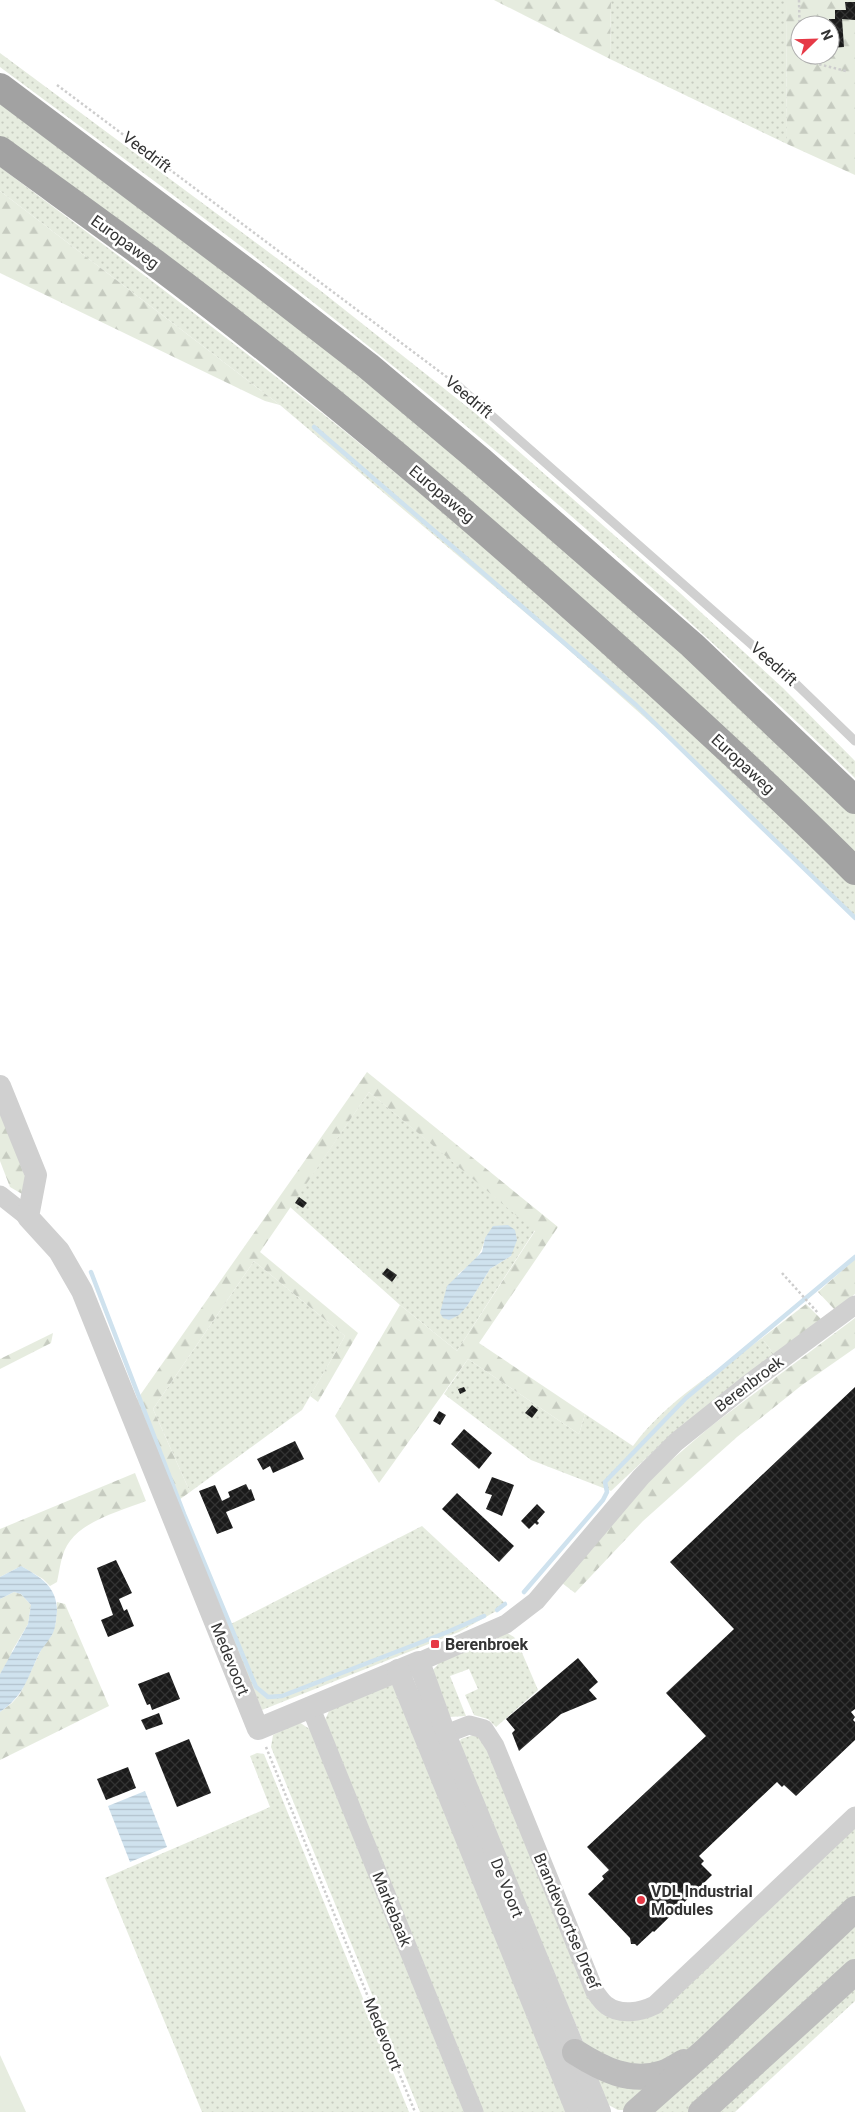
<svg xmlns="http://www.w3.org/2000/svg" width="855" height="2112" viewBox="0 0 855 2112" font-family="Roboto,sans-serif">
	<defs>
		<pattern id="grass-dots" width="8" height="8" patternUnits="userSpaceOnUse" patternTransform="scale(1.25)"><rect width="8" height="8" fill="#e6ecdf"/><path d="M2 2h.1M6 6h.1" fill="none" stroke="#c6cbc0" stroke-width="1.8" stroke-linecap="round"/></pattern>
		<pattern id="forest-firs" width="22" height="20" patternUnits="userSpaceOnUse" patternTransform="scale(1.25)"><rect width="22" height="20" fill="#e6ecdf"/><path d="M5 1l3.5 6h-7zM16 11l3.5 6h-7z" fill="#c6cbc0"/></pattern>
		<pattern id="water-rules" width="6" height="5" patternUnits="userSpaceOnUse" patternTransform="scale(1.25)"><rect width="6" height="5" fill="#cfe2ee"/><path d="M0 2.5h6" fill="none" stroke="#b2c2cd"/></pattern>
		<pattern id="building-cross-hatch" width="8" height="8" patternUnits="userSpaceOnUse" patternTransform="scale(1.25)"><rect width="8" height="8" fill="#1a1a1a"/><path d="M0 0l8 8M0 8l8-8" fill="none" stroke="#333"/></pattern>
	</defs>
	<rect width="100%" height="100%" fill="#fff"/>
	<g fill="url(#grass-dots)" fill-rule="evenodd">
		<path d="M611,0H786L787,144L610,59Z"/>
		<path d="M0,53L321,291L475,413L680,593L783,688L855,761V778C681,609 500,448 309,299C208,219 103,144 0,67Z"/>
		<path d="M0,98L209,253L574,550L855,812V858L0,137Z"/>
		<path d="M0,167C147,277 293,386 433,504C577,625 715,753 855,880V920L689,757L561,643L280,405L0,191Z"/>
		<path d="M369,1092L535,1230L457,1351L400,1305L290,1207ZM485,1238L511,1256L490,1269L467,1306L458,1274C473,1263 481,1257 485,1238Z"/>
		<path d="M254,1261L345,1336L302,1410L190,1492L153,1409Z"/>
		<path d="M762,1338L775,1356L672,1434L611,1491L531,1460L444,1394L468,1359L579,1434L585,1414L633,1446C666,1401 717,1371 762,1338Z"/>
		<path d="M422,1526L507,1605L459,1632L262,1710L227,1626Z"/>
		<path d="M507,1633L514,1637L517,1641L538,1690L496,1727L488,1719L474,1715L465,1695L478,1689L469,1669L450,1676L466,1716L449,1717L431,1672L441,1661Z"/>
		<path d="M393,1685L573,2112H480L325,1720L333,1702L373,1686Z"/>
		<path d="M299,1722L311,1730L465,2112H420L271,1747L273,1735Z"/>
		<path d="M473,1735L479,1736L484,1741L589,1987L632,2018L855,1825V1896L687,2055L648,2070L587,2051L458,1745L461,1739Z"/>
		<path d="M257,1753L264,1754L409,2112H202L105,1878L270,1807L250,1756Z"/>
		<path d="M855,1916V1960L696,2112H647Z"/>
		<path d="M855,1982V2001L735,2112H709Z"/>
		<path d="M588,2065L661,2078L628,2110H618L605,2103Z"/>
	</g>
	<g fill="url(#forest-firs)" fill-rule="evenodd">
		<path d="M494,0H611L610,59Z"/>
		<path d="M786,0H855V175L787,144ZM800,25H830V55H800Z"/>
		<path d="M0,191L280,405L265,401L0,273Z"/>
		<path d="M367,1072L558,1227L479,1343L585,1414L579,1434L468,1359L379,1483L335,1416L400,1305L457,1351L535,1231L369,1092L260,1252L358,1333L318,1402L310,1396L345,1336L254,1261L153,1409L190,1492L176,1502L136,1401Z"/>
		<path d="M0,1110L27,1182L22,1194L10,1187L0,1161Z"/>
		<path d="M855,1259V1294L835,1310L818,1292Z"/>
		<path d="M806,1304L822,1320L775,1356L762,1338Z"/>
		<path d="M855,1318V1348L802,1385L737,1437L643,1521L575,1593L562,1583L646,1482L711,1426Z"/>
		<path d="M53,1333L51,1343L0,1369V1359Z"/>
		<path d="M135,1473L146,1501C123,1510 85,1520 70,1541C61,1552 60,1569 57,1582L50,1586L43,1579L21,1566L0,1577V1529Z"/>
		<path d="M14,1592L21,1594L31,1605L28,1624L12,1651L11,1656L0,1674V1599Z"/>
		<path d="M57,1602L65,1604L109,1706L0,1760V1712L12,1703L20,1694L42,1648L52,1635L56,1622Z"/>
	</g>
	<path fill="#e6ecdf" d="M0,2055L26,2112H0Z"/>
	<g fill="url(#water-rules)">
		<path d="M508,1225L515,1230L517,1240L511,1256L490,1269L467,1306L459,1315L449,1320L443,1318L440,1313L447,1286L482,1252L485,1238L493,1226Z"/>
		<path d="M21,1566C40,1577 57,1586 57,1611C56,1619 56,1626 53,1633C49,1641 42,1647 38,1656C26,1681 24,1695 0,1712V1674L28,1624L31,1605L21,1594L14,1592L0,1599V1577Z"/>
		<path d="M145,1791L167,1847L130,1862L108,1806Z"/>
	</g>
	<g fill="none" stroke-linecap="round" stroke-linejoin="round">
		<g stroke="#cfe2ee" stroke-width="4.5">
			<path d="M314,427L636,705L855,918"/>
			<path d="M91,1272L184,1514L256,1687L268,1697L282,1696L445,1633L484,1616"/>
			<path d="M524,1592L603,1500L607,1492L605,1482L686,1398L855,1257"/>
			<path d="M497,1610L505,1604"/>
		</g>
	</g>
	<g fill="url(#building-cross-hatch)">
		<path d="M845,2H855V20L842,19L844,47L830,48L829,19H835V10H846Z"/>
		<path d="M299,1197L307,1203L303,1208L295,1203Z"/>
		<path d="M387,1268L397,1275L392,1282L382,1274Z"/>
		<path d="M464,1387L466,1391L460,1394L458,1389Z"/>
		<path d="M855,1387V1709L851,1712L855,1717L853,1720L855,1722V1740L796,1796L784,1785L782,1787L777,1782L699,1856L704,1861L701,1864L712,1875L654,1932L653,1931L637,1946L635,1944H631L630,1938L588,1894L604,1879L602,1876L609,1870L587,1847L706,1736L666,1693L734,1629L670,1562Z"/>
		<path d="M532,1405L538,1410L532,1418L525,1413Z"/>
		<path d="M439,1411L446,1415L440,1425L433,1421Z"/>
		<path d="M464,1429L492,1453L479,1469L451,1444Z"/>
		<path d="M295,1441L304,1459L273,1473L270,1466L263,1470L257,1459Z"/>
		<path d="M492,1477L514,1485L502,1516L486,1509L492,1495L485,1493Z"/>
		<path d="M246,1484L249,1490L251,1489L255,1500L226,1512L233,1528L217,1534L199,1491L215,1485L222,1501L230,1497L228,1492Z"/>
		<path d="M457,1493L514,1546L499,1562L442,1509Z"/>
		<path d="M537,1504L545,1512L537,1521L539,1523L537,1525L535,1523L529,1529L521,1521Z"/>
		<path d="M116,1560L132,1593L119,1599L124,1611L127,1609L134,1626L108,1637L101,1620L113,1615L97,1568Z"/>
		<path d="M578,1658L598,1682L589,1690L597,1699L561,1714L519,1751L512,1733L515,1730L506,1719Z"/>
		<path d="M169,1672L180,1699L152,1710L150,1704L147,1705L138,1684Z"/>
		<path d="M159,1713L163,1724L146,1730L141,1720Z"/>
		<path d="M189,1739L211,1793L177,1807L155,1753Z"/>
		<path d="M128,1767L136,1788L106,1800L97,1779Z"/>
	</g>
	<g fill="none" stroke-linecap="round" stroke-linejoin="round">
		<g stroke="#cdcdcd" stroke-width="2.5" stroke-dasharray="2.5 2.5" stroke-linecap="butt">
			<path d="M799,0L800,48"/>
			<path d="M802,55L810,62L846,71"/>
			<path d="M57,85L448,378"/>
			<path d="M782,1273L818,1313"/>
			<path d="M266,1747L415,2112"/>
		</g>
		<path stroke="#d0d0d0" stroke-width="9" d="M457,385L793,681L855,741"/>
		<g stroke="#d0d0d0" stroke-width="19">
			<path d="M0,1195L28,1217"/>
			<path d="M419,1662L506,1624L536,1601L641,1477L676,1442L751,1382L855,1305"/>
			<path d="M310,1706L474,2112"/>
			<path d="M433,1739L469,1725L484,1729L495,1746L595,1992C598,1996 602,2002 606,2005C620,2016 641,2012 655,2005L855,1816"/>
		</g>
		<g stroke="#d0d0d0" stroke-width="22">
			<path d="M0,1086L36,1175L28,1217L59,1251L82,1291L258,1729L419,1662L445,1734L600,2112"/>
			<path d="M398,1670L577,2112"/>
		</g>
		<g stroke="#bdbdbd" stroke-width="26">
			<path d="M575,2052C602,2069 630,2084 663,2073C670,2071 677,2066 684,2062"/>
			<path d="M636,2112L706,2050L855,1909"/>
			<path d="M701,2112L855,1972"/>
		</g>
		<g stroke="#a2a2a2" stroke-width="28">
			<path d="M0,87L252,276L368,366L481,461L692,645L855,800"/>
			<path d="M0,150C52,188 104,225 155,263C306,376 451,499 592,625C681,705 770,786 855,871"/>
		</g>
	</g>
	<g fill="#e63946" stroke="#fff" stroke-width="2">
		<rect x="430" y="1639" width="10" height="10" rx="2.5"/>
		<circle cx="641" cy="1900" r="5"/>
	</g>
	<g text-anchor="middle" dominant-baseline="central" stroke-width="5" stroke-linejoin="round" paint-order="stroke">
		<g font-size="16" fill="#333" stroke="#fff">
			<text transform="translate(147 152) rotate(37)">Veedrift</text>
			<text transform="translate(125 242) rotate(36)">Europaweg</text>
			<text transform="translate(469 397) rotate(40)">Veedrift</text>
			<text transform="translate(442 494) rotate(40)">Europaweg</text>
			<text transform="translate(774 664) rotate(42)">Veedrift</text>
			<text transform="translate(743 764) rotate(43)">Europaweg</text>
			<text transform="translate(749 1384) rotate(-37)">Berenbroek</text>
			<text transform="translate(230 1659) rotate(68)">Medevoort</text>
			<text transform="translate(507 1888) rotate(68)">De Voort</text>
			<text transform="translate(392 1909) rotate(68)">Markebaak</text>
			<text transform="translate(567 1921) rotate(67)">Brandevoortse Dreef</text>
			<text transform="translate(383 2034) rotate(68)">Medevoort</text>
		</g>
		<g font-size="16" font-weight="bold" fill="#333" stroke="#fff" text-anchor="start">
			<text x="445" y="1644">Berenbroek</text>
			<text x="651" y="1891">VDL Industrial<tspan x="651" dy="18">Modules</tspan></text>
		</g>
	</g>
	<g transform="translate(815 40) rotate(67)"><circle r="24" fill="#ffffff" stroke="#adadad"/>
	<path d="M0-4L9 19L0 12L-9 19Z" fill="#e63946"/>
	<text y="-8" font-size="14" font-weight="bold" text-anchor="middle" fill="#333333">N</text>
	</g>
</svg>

## EXERCISE AIM
Match on "middle": copy every line in the records that has it.

## REPLY
	<g text-anchor="middle" dominant-baseline="central" stroke-width="5" stroke-linejoin="round" paint-order="stroke">
	<text y="-8" font-size="14" font-weight="bold" text-anchor="middle" fill="#333333">N</text>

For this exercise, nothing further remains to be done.